Jamil targeted fire safety because it is recession resistant, fragmented, asset backed, service led, and capable of recurring revenue.
The owners wanted retirement, speed, staff protection, and a trusted successor, which created room for deferred consideration and retained equity.
Heads of terms, finance changes, tax questions, working capital, and staff communication all had to be managed before the deal could complete.
This episode follows Jamil's move from paramedic to management consultant, then from corporate partner to acquisition entrepreneur. He explains why he left a strong career position to focus on buying a business, and why he rejected startup risk in favour of acquiring an established, cash generative company.
Jamil breaks down how he chose the fire safety sector, using criteria such as fragmented ownership, recurring service revenue, high margins, limited technology adoption, and asset backing. His outreach campaign led to conversations with dozens of owners before one motivated seller responded, a husband and wife team running a £4.5 million revenue manufacturing and installation business with strong cash reserves, no debt, and valuable machinery.
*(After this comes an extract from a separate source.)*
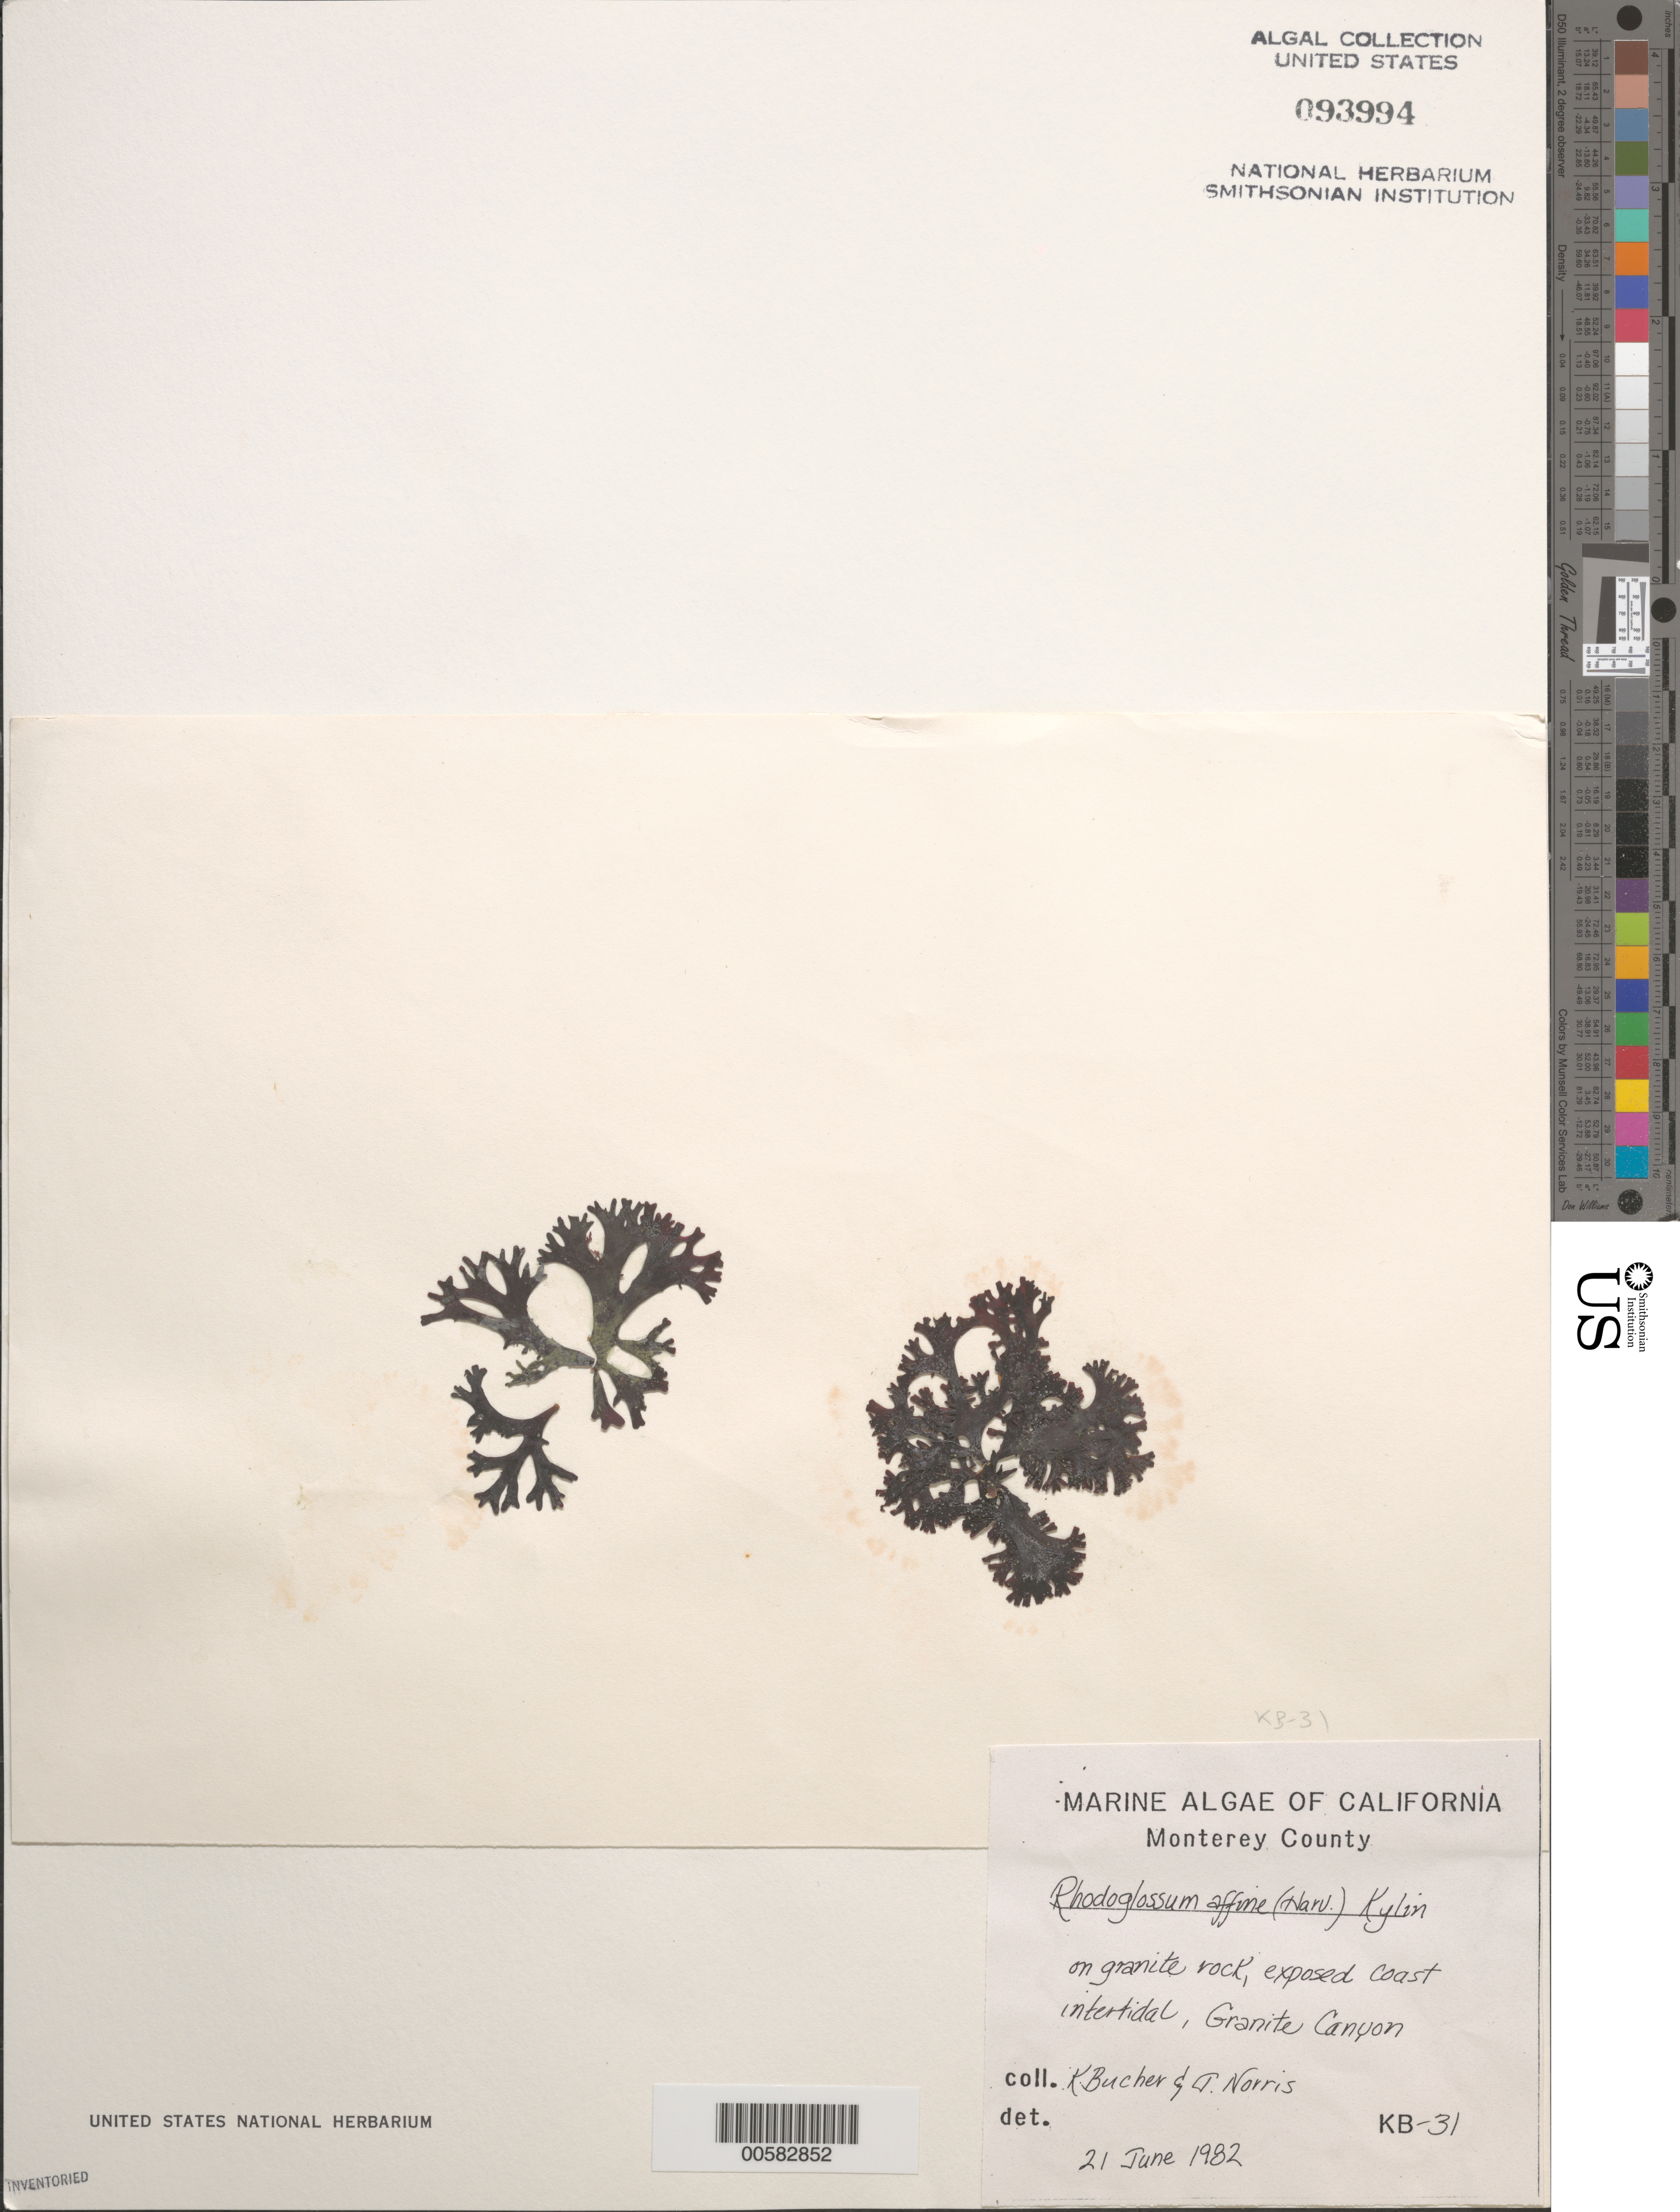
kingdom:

The deal discussion covers the real mechanics of buying without personal investment. Jamil explains how the completion payment was structured around cash in the business, how deferred consideration helped bridge the valuation gap, why retained seller equity mattered, and how asset finance and debtor finance were explored during negotiations. The episode also covers the pressure between heads of terms and completion, seller nerves, external advice, working capital, staff communication, and the value of being surrounded by experienced dealmakers.